Tutorial 04: Reinforcement Learning with Verifiable Rewards
Prerequisites
Run it interactively
Supervised fine-tuning teaches a model from example outputs. Reinforcement learning (RL) teaches from rewards -- the model generates its own outputs, and a reward function scores them. The model learns to produce outputs that score higher.
In this tutorial, you will:
- Define a reward function that checks math answers for correctness
- Run a GRPO-style RL loop on GSM8K (grade school math) problems
- Watch the model's accuracy improve over training steps
How GRPO works
GRPO (Group Relative Policy Optimization) is a simple RL algorithm for language models:
- Sample a batch of problems from the dataset
- Generate
group_sizecompletions per problem using the current model - Grade each completion with a reward function (e.g., is the math answer correct?)
- Compute group-relative advantages:
advantage = reward - mean(rewards_in_group) - Train on the completions, weighted by their advantages
The key insight: by comparing completions within each group, the model learns which outputs are better than average for each problem. Correct answers get positive advantage, wrong ones get negative advantage.

◆ Recorded information:
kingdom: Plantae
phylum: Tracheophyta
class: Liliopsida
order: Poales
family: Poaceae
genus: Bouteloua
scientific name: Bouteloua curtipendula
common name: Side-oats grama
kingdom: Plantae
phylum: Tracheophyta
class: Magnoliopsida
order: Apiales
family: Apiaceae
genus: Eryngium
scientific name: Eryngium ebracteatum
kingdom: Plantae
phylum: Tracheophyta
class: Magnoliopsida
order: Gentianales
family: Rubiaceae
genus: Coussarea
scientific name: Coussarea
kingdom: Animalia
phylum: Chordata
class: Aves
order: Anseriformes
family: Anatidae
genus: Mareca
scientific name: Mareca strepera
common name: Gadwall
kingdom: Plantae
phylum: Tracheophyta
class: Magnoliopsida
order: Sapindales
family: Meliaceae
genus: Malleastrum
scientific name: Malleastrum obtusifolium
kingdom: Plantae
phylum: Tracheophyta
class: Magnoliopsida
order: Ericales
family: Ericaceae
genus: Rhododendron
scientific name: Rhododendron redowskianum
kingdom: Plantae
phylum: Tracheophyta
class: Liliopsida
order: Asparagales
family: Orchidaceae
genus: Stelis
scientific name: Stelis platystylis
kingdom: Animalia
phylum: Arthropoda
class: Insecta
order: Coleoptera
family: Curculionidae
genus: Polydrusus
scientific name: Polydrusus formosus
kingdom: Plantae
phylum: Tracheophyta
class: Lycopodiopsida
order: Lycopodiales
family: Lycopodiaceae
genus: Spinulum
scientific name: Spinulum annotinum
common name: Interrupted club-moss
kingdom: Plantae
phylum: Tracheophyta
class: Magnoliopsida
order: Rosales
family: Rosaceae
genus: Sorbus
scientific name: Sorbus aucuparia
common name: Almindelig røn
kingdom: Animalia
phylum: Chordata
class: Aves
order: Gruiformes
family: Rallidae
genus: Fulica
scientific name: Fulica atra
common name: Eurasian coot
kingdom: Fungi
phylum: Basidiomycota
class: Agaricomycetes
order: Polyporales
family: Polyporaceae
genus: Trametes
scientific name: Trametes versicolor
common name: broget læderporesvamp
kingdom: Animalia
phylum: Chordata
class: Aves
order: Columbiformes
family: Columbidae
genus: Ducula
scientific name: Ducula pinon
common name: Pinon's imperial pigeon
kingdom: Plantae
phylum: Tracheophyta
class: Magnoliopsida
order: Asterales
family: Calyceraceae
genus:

◆ Exercise requirements:
**1.** Answer these from the reinforcement learning tutorial:
(a) What set of problems does the RL loop in this tutorial run on?
(b) What does GRPO stand for?
(c) What kind of advantage do wrong answers get?
**2.** Give again, unchanged, the lines of the listing, starting with its first line and going on through the line with "family: Rubiaceae".

◆ Expected responses:
**1.**
(a) GSM8K (grade school math) problems
(b) Group Relative Policy Optimization
(c) Negative advantage

**2.**
kingdom: Plantae
phylum: Tracheophyta
class: Liliopsida
order: Poales
family: Poaceae
genus: Bouteloua
scientific name: Bouteloua curtipendula
common name: Side-oats grama
kingdom: Plantae
phylum: Tracheophyta
class: Magnoliopsida
order: Apiales
family: Apiaceae
genus: Eryngium
scientific name: Eryngium ebracteatum
kingdom: Plantae
phylum: Tracheophyta
class: Magnoliopsida
order: Gentianales
family: Rubiaceae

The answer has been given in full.